We whinge and protest about the NHS a lot - and it certainly gets things wrong - but virtually everyone outside the New Labour bubble and Tory Central Office thinks that a tax-funded, not-for-profit, state-run health service is the only way to provide high quality care fairly to everyone.

It's different in the US. Obama wants to introduce insurance cover so that the 46 MILLION Americans who aren't covered can access healthcare. He isn't (unfortunately) proposing a national health service which would treat everybody - the proposal is to retain private hospitals and reform the insurance system which funds them.

So from this side of the pond, this looks like a slightly kinder version of the capitalist model which has served the US so well (ho ho ho). To many Americans, however, this is communism. Death threats are being made, supporters of healthcare are being beaten up, and now anti-healthcare activists are calling on meeting attendees to bring their guns. What a grown-up way to respond to a weak proposal from a massively endorsed president.

Update:
This is all getting very nasty. American conservatives are spreading lies about the NHS to scare Americans, such as the claim that people over 59 don't get cardiac care, and that Ted Kennedy's brain tumour wouldn't be treated here because he's 77 (well done, Senator Chuck Grassley).
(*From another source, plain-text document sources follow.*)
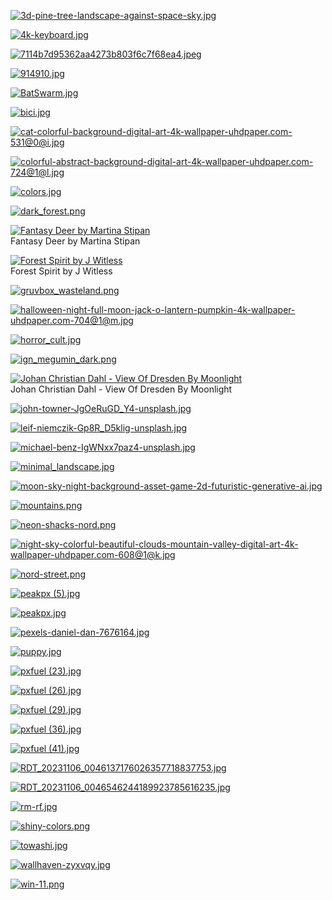 [![3d-pine-tree-landscape-against-space-sky.jpg](3d-pine-tree-landscape-against-space-sky.jpg "3d-pine-tree-landscape-against-space-sky.jpg")](https://raw.githubusercontent.com/buckmanc/Wallpapers/main/desktop/misc/3d-pine-tree-landscape-against-space-sky.jpg)

[![4k-keyboard.jpg](4k-keyboard.jpg "4k-keyboard.jpg")](https://raw.githubusercontent.com/buckmanc/Wallpapers/main/desktop/misc/4k-keyboard.jpg)

[![7114b7d95362aa4273b803f6c7f68ea4.jpeg](7114b7d95362aa4273b803f6c7f68ea4.jpeg "7114b7d95362aa4273b803f6c7f68ea4.jpeg")](https://raw.githubusercontent.com/buckmanc/Wallpapers/main/desktop/misc/7114b7d95362aa4273b803f6c7f68ea4.jpeg)

[![914910.jpg](914910.jpg "914910.jpg")](https://raw.githubusercontent.com/buckmanc/Wallpapers/main/desktop/misc/914910.jpg)

[![BatSwarm.jpg](BatSwarm.jpg "BatSwarm.jpg")](https://raw.githubusercontent.com/buckmanc/Wallpapers/main/desktop/misc/BatSwarm.jpg)

[![bici.jpg](bici.jpg "bici.jpg")](https://raw.githubusercontent.com/buckmanc/Wallpapers/main/desktop/misc/bici.jpg)

[![cat-colorful-background-digital-art-4k-wallpaper-uhdpaper.com-531@0@i.jpg](cat-colorful-background-digital-art-4k-wallpaper-uhdpaper.com-531@0@i.jpg "cat-colorful-background-digital-art-4k-wallpaper-uhdpaper.com-531@0@i.jpg")](https://raw.githubusercontent.com/buckmanc/Wallpapers/main/desktop/misc/cat-colorful-background-digital-art-4k-wallpaper-uhdpaper.com-531@0@i.jpg)

[![colorful-abstract-background-digital-art-4k-wallpaper-uhdpaper.com-724@1@l.jpg](colorful-abstract-background-digital-art-4k-wallpaper-uhdpaper.com-724@1@l.jpg "colorful-abstract-background-digital-art-4k-wallpaper-uhdpaper.com-724@1@l.jpg")](https://raw.githubusercontent.com/buckmanc/Wallpapers/main/desktop/misc/colorful-abstract-background-digital-art-4k-wallpaper-uhdpaper.com-724@1@l.jpg)

[![colors.jpg](colors.jpg "colors.jpg")](https://raw.githubusercontent.com/buckmanc/Wallpapers/main/desktop/misc/colors.jpg)

[![dark_forest.png](dark_forest.png "dark_forest.png")](https://raw.githubusercontent.com/buckmanc/Wallpapers/main/desktop/misc/dark_forest.png)

[![Fantasy Deer by Martina Stipan](Fantasy%20Deer%20by%20Martina%20Stipan.jpg "Fantasy Deer by Martina Stipan")](https://raw.githubusercontent.com/buckmanc/Wallpapers/main/desktop/misc/Fantasy%20Deer%20by%20Martina%20Stipan.jpg)\
Fantasy Deer by Martina Stipan

[![Forest Spirit by J Witless](Forest%20Spirit%20by%20j-witless.png "Forest Spirit by J Witless")](https://raw.githubusercontent.com/buckmanc/Wallpapers/main/desktop/misc/Forest%20Spirit%20by%20j-witless.png)\
Forest Spirit by J Witless

[![gruvbox_wasteland.png](gruvbox_wasteland.png "gruvbox_wasteland.png")](https://raw.githubusercontent.com/buckmanc/Wallpapers/main/desktop/misc/gruvbox_wasteland.png)

[![halloween-night-full-moon-jack-o-lantern-pumpkin-4k-wallpaper-uhdpaper.com-704@1@m.jpg](halloween-night-full-moon-jack-o-lantern-pumpkin-4k-wallpaper-uhdpaper.com-704@1@m.jpg "halloween-night-full-moon-jack-o-lantern-pumpkin-4k-wallpaper-uhdpaper.com-704@1@m.jpg")](https://raw.githubusercontent.com/buckmanc/Wallpapers/main/desktop/misc/halloween-night-full-moon-jack-o-lantern-pumpkin-4k-wallpaper-uhdpaper.com-704@1@m.jpg)

[![horror_cult.jpg](horror_cult.jpg "horror_cult.jpg")](https://raw.githubusercontent.com/buckmanc/Wallpapers/main/desktop/misc/horror_cult.jpg)

[![ign_megumin_dark.png](ign_megumin_dark.png "ign_megumin_dark.png")](https://raw.githubusercontent.com/buckmanc/Wallpapers/main/desktop/misc/ign_megumin_dark.png)

[![Johan Christian Dahl - View Of Dresden By Moonlight](Johan_Christian_Dahl_-_View_of_Dresden_by_Moonlight.jpg "Johan Christian Dahl - View Of Dresden By Moonlight")](https://raw.githubusercontent.com/buckmanc/Wallpapers/main/desktop/misc/Johan_Christian_Dahl_-_View_of_Dresden_by_Moonlight.jpg)\
Johan Christian Dahl - View Of Dresden By Moonlight

[![john-towner-JgOeRuGD_Y4-unsplash.jpg](john-towner-JgOeRuGD_Y4-unsplash.jpg "john-towner-JgOeRuGD_Y4-unsplash.jpg")](https://raw.githubusercontent.com/buckmanc/Wallpapers/main/desktop/misc/john-towner-JgOeRuGD_Y4-unsplash.jpg)

[![leif-niemczik-Gp8R_D5klig-unsplash.jpg](leif-niemczik-Gp8R_D5klig-unsplash.jpg "leif-niemczik-Gp8R_D5klig-unsplash.jpg")](https://raw.githubusercontent.com/buckmanc/Wallpapers/main/desktop/misc/leif-niemczik-Gp8R_D5klig-unsplash.jpg)

[![michael-benz-IgWNxx7paz4-unsplash.jpg](michael-benz-IgWNxx7paz4-unsplash.jpg "michael-benz-IgWNxx7paz4-unsplash.jpg")](https://raw.githubusercontent.com/buckmanc/Wallpapers/main/desktop/misc/michael-benz-IgWNxx7paz4-unsplash.jpg)

[![minimal_landscape.jpg](minimal_landscape.jpg "minimal_landscape.jpg")](https://raw.githubusercontent.com/buckmanc/Wallpapers/main/desktop/misc/minimal_landscape.jpg)

[![moon-sky-night-background-asset-game-2d-futuristic-generative-ai.jpg](moon-sky-night-background-asset-game-2d-futuristic-generative-ai.jpg "moon-sky-night-background-asset-game-2d-futuristic-generative-ai.jpg")](https://raw.githubusercontent.com/buckmanc/Wallpapers/main/desktop/misc/moon-sky-night-background-asset-game-2d-futuristic-generative-ai.jpg)

[![mountains.png](mountains.png "mountains.png")](https://raw.githubusercontent.com/buckmanc/Wallpapers/main/desktop/misc/mountains.png)

[![neon-shacks-nord.png](neon-shacks-nord.png "neon-shacks-nord.png")](https://raw.githubusercontent.com/buckmanc/Wallpapers/main/desktop/misc/neon-shacks-nord.png)

[![night-sky-colorful-beautiful-clouds-mountain-valley-digital-art-4k-wallpaper-uhdpaper.com-608@1@k.jpg](night-sky-colorful-beautiful-clouds-mountain-valley-digital-art-4k-wallpaper-uhdpaper.com-608@1@k.jpg "night-sky-colorful-beautiful-clouds-mountain-valley-digital-art-4k-wallpaper-uhdpaper.com-608@1@k.jpg")](https://raw.githubusercontent.com/buckmanc/Wallpapers/main/desktop/misc/night-sky-colorful-beautiful-clouds-mountain-valley-digital-art-4k-wallpaper-uhdpaper.com-608@1@k.jpg)

[![nord-street.png](nord-street.png "nord-street.png")](https://raw.githubusercontent.com/buckmanc/Wallpapers/main/desktop/misc/nord-street.png)

[![peakpx (5).jpg](peakpx%20(5).jpg "peakpx (5).jpg")](https://raw.githubusercontent.com/buckmanc/Wallpapers/main/desktop/misc/peakpx%20(5).jpg)

[![peakpx.jpg](peakpx.jpg "peakpx.jpg")](https://raw.githubusercontent.com/buckmanc/Wallpapers/main/desktop/misc/peakpx.jpg)

[![pexels-daniel-dan-7676164.jpg](pexels-daniel-dan-7676164.jpg "pexels-daniel-dan-7676164.jpg")](https://raw.githubusercontent.com/buckmanc/Wallpapers/main/desktop/misc/pexels-daniel-dan-7676164.jpg)

[![puppy.jpg](puppy.jpg "puppy.jpg")](https://raw.githubusercontent.com/buckmanc/Wallpapers/main/desktop/misc/puppy.jpg)

[![pxfuel (23).jpg](pxfuel%20(23).jpg "pxfuel (23).jpg")](https://raw.githubusercontent.com/buckmanc/Wallpapers/main/desktop/misc/pxfuel%20(23).jpg)

[![pxfuel (26).jpg](pxfuel%20(26).jpg "pxfuel (26).jpg")](https://raw.githubusercontent.com/buckmanc/Wallpapers/main/desktop/misc/pxfuel%20(26).jpg)

[![pxfuel (29).jpg](pxfuel%20(29).jpg "pxfuel (29).jpg")](https://raw.githubusercontent.com/buckmanc/Wallpapers/main/desktop/misc/pxfuel%20(29).jpg)

[![pxfuel (36).jpg](pxfuel%20(36).jpg "pxfuel (36).jpg")](https://raw.githubusercontent.com/buckmanc/Wallpapers/main/desktop/misc/pxfuel%20(36).jpg)

[![pxfuel (41).jpg](pxfuel%20(41).jpg "pxfuel (41).jpg")](https://raw.githubusercontent.com/buckmanc/Wallpapers/main/desktop/misc/pxfuel%20(41).jpg)

[![RDT_20231106_0046137176026357718837753.jpg](RDT_20231106_0046137176026357718837753.jpg "RDT_20231106_0046137176026357718837753.jpg")](https://raw.githubusercontent.com/buckmanc/Wallpapers/main/desktop/misc/RDT_20231106_0046137176026357718837753.jpg)

[![RDT_20231106_0046546244189923785616235.jpg](RDT_20231106_0046546244189923785616235.jpg "RDT_20231106_0046546244189923785616235.jpg")](https://raw.githubusercontent.com/buckmanc/Wallpapers/main/desktop/misc/RDT_20231106_0046546244189923785616235.jpg)

[![rm-rf.jpg](rm-rf.jpg "rm-rf.jpg")](https://raw.githubusercontent.com/buckmanc/Wallpapers/main/desktop/misc/rm-rf.jpg)

[![shiny-colors.png](shiny-colors.png "shiny-colors.png")](https://raw.githubusercontent.com/buckmanc/Wallpapers/main/desktop/misc/shiny-colors.png)

[![towashi.jpg](towashi.jpg "towashi.jpg")](https://raw.githubusercontent.com/buckmanc/Wallpapers/main/desktop/misc/towashi.jpg)

[![wallhaven-zyxvqy.jpg](wallhaven-zyxvqy.jpg "wallhaven-zyxvqy.jpg")](https://raw.githubusercontent.com/buckmanc/Wallpapers/main/desktop/misc/wallhaven-zyxvqy.jpg)

[![win-11.png](win-11.png "win-11.png")](https://raw.githubusercontent.com/buckmanc/Wallpapers/main/desktop/misc/win-11.png)

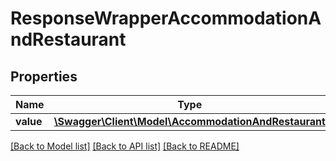 # ResponseWrapperAccommodationAndRestaurant

## Properties
Name | Type | Description | Notes
------------ | ------------- | ------------- | -------------
**value** | [**\Swagger\Client\Model\AccommodationAndRestaurant**](AccommodationAndRestaurant.md) |  | [optional] 

[[Back to Model list]](../README.md#documentation-for-models) [[Back to API list]](../README.md#documentation-for-api-endpoints) [[Back to README]](../README.md)


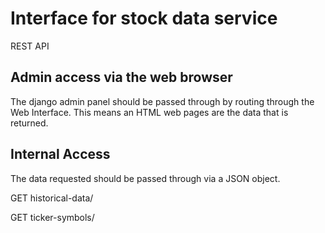 # Interface for stock data service
REST API

## Admin access via the web browser
The django admin panel should be passed through by routing through the Web Interface. This means an HTML web pages are the data that is returned.

## Internal Access
The data requested should be passed through via a JSON object.

GET historical-data/

GET ticker-symbols/
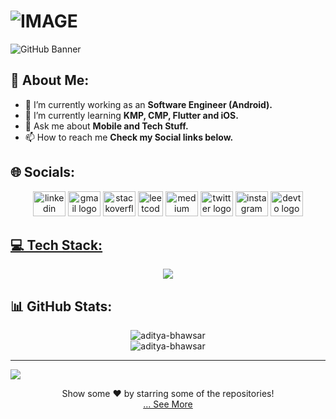 <h1>
  <picture>
    <source media="(prefers-color-scheme: dark)" srcset="https://readme-typing-svg.demolab.com/?font=Fira+Code&weight=600&size=30&duration=4500&pause=1000&color=FFFFFF&background=301B5D00&vCenter=true&width=435&lines=Hi+👋+I'm+Aditya!">
    <source media="(prefers-color-scheme: light)" srcset="https://readme-typing-svg.demolab.com?font=Fira+Code&weight=600&size=30&duration=4500&pause=1000&color=000000&background=301B5D00&vCenter=true&width=435&lines=Hi+👋+I'm+Aditya!">
    <img alt="IMAGE" src="http://LIGHT_IMAGE_URL.png">
  </picture>
</h1>


![GitHub Banner](https://user-images.githubusercontent.com/58959408/232639433-cb0aea21-66f0-4508-a771-85e2089c5a87.gif)


## 💫 About Me:
- 🔭 I’m currently working as an **Software Engineer (Android).**
- 🌱 I’m currently learning **KMP, CMP, Flutter and iOS.**
- 💬 Ask me about **Mobile and Tech Stuff.**
- 📫 How to reach me **Check my Social links below.**


## 🌐 Socials:
<div align="center">
  <a href="https://www.linkedin.com/in/aditya-bhawsar" target="_blank">
  <img src="https://raw.githubusercontent.com/maurodesouza/profile-readme-generator/master/src/assets/icons/social/linkedin/default.svg" width="52" height="40" alt="linkedin logo"  /></a>
    
  <a href="https://aditya.bhawsar.work@gmail.com" target="_blank">
  <img src="https://raw.githubusercontent.com/maurodesouza/profile-readme-generator/master/src/assets/icons/social/gmail/default.svg" width="52" height="40" alt="gmail logo"  /></a>
  
  <a href="https://stackoverflow.com/users/7491953/aditya-bhawsar" target="_blank"> 
  <img src="https://raw.githubusercontent.com/maurodesouza/profile-readme-generator/master/src/assets/icons/social/stackoverflow/default.svg" width="52" height="40" alt="stackoverflow logo"  /></a>
  
  <a href="https://leetcode.com/u/user4650Cc" target="_blank">
  <img src="https://user-images.githubusercontent.com/63964149/152531278-5e01909d-0c2e-412a-8acc-4a06863c244d.png"  height="40" alt="leetcode logo"  /></a>

  <a href="https://medium.com/@aditya.bhawsar.work" target="_blank">
  <img src="https://raw.githubusercontent.com/maurodesouza/profile-readme-generator/master/src/assets/icons/social/medium/default.svg" width="52" height="40" alt="medium logo"  /></a>

  <a href="https://x.com/AdityaBhawsar_" target="_blank">
  <img src="https://raw.githubusercontent.com/maurodesouza/profile-readme-generator/master/src/assets/icons/social/twitter/default.svg" width="52" height="40" alt="twitter logo"  /></a>

  <a href="https://www.instagram.com/adityabhawsar98/?hl=en" target="_blank">
  <img src="https://raw.githubusercontent.com/maurodesouza/profile-readme-generator/master/src/assets/icons/social/instagram/default.svg" width="52" height="40" alt="instagram logo"  /></a>

  <a href="https://dev.to/adityabhawsar" target="_blank">
  <img src="https://raw.githubusercontent.com/maurodesouza/profile-readme-generator/master/src/assets/icons/social/devto/default.svg" width="52" height="40" alt="devto logo"  />

</div>


## 💻 Tech Stack:
<div align="center">
  <a href="#">
    <img src="https://skillicons.dev/icons?i=androidstudio,java,kotlin,dart,flutter,firebase,supabase,gradle,graphql,ruby,idea,ai,gcp,postman,aws,figma,vscode,git,github,githubactions,windows,apple,linux,ubuntu&theme=dark&perline=8" />
  </a> 
</div> 


## 📊 GitHub Stats:
<div align="center">  
  <img src="https://github-readme-stats.vercel.app/api/top-langs?username=aditya-bhawsar&show_icons=true&theme=prussian&locale=en&layout=compact" alt="aditya-bhawsar" />
</div>  
<div align="center">
  <img src="https://github-readme-stats.vercel.app/api?username=aditya-bhawsar&show_icons=true&theme=prussian&hide_border=false&include_all_commits=true&count_private=false" alt="aditya-bhawsar" />
</div>

---
[![](https://visitcount.itsvg.in/api?id=aditya-bhawsar&icon=0&color=1)](https://visitcount.itsvg.in)


<div align="center">
  Show some ❤️ by starring some of the repositories!
</div>


<div align="center">
  <a href="https://github.com/aditya-bhawsar?tab=repositories" title="Show Repositories">... See More</a>
</div>
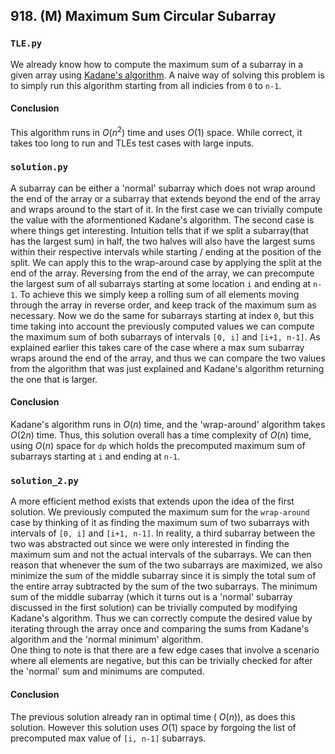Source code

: ## 918. (M) Maximum Sum Circular Subarray

### `TLE.py`
We already know how to compute the maximum sum of a subarray in a given array using [Kadane's algorithm](https://en.wikipedia.org/wiki/Maximum_subarray_problem). A naive way of solving this problem is to simply run this algorithm starting from all indicies from `0` to `n-1`.  

#### Conclusion
This algorithm runs in $O(n^2)$ time and uses $O(1)$ space. While correct, it takes too long to run and TLEs test cases with large inputs.  
  

### `solution.py`
A subarray can be either a 'normal' subarray which does not wrap around the end of the array or a subarray that extends beyond the end of the array and wraps around to the start of it. In the first case we can trivially compute the value with the aformentioned Kadane's algorithm. The second case is where things get interesting. Intuition tells that if we split a subarray(that has the largest sum) in half, the two halves will also have the largest sums within their respective intervals while starting / ending at the position of the split. We can apply this to the wrap-around case by applying the split at the end of the array. Reversing from the end of the array, we can precompute the largest sum of all subarrays starting at some location `i` and ending at `n-1`. To achieve this we simply keep a rolling sum of all elements moving through the array in reverse order, and keep track of the maximum sum as necessary. Now we do the same for subarrays starting at index `0`, but this time taking into account the previously computed values we can compute the maximum sum of both subarrays of intervals `[0, i]` and `[i+1, n-1]`. As explained earlier this takes care of the case where a max sum subarray wraps around the end of the array, and thus we can compare the two values from the algorithm that was just explained and Kadane's algorithm returning the one that is larger.  

#### Conclusion
Kadane's algorithm runs in $O(n)$ time, and the 'wrap-around' algorithm takes $O(2n)$ time. Thus, this solution overall has a time complexity of $O(n)$ time, using $O(n)$ space for `dp` which holds the precomputed maximum sum of subarrays starting at `i` and ending at `n-1`.
  

### `solution_2.py`
A more efficient method exists that extends upon the idea of the first solution. We previously computed the maximum sum for the `wrap-around` case by thinking of it as finding the maximum sum of two subarrays with intervals of `[0, i]` and `[i+1, n-1]`. In reality, a third subarray between the two was abstracted out since we were only interested in finding the maximum sum and not the actual intervals of the subarrays. We can then reason that whenever the sum of the two subarrays are maximized, we also minimize the sum of the middle subarray since it is simply the total sum of the entire array subtracted by the sum of the two subarrays. The minimum sum of the middle subarray (which it turns out is a 'normal' subarray discussed in the first solution) can be trivially computed by modifying Kadane's algorithm. Thus we can correctly compute the desired value by iterating through the array once and comparing the sums from Kadane's algorithm and the 'normal minimum' algorithm.  
One thing to note is that there are a few edge cases that involve a scenario where all elements are negative, but this can be trivially checked for after the 'normal' sum and minimums are computed.  
  
#### Conclusion
The previous solution already ran in optimal time ( $O(n)$), as does this solution. However this solution uses $O(1)$ space by forgoing the list of precomputed max value of `[i, n-1]` subarrays.  
  

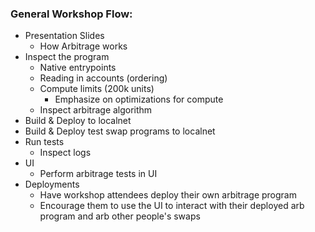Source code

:### General Workshop Flow:

- Presentation Slides
  - How Arbitrage works
- Inspect the program
  - Native entrypoints
  - Reading in accounts (ordering)
  - Compute limits (200k units)
    - Emphasize on optimizations for compute
  - Inspect arbitrage algorithm
- Build & Deploy to localnet
- Build & Deploy test swap programs to localnet
- Run tests
  - Inspect logs
- UI
  - Perform arbitrage tests in UI
- Deployments
  - Have workshop attendees deploy their own arbitrage program
  - Encourage them to use the UI to interact with their deployed arb program and arb other people's swaps
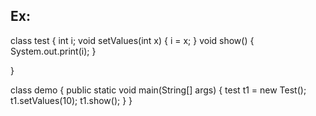 ## Ex:
class test {
    int i;
    void setValues(int x) {
        i = x;
    }
    void show() {
        System.out.print(i);
    }
    
}

class demo {
    public static void main(String[] args) {
        test t1 = new Test();
        t1.setValues(10);
        t1.show();
    }
}
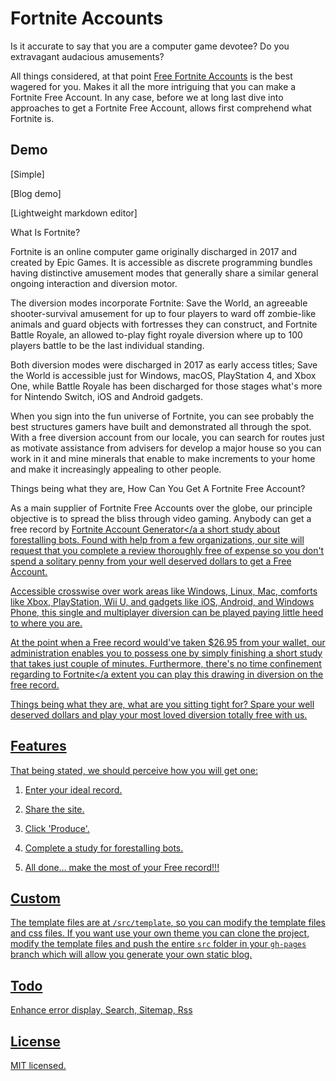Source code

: # Fortnite Accounts 
Is it accurate to say that you are a computer game devotee? Do you extravagant audacious amusements? 

All things considered, at that point <a href="https://twitter.com/fortniteacc2019">Free Fortnite Accounts</a> is the best wagered for you. Makes it all the more intriguing that you can make a Fortnite Free Account. In any case, before we at long last dive into approaches to get a Fortnite Free Account, allows first comprehend what Fortnite is. 


## Demo

[Simple]

[Blog demo]

[Lightweight markdown editor]

What Is Fortnite? 

Fortnite is an online computer game originally discharged in 2017 and created by Epic Games. It is accessible as discrete programming bundles having distinctive amusement modes that generally share a similar general ongoing interaction and diversion motor. 

The diversion modes incorporate Fortnite: Save the World, an agreeable shooter-survival amusement for up to four players to ward off zombie-like animals and guard objects with fortresses they can construct, and Fortnite Battle Royale, an allowed to-play fight royale diversion where up to 100 players battle to be the last individual standing. 

Both diversion modes were discharged in 2017 as early access titles; Save the World is accessible just for Windows, macOS, PlayStation 4, and Xbox One, while Battle Royale has been discharged for those stages what's more for Nintendo Switch, iOS and Android gadgets. 

When you sign into the fun universe of Fortnite, you can see probably the best structures gamers have built and demonstrated all through the spot. With a free diversion account from our locale, you can search for routes just as motivate assistance from advisers for develop a major house so you can work in it and mine minerals that enable to make increments to your home and make it increasingly appealing to other people. 

Things being what they are, How Can You Get A Fortnite Free Account? 

As a main supplier of Fortnite Free Accounts over the globe, our principle objective is to spread the bliss through video gaming. Anybody can get a free record by <a href="https://twitter.com/fortniteacc2019">Fortnite Account Generator</a a short study about forestalling bots. Found with help from a few organizations, our site will request that you complete a review thoroughly free of expense so you don't spend a solitary penny from your well deserved dollars to get a Free Account. 



Accessible crosswise over work areas like Windows, Linux, Mac, comforts like Xbox, PlayStation, Wii U, and gadgets like iOS, Android, and Windows Phone, this single and multiplayer diversion can be played paying little heed to where you are. 

At the point when a Free record would've taken $26.95 from your wallet, our administration enables you to possess one by simply finishing a short study that takes just couple of minutes. Furthermore, there's no time confinement regarding to <a href="https://twitter.com/FortniteGame">Fortnite</a extent you can play this drawing in diversion on the free record. 

Things being what they are, what are you sitting tight for? Spare your well deserved dollars and play your most loved diversion totally free with us. 

## Features

That being stated, we should perceive how you will get one: 

1.	Enter your ideal record. 

2.	Share the site. 

3.	Click 'Produce'. 

4.	Complete a study for forestalling bots. 

5.	All done… make the most of your Free record!!! 

## Custom

The template files are at `/src/template`, so you can modify the template files and css files. If you want use your own theme you can clone the project, modify the template files and push the entire `src` folder in your `gh-pages` branch which will allow you generate your own static blog.

## Todo

Enhance error display, Search, Sitemap, Rss

## License

MIT licensed.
Add to this Sarah Palin's description of Obama as 'evil' and her claim that her Down's Syndrome child would face a 'death panel' and we have the makings of a lynch mob. And yes, I'm well aware that that term is racially aligned. There's a nasty undercurrent swirling around Obama which runs 'socialist'-'UnAmerican'-'not born in the US' (untrue)-Muslim (untrue, and who cares anyway)-black-shouldn't be President.

Speak up for the NHS. As Neal points out in the comments, the UK spends less, but spends it better and more fairly. Lots of American pensioners take coach trips to Canada to buy their prescription drugs - pensioners here don't pay a penny (until the Tories get in again) and so don't have to go over to France, Ireland or wherever.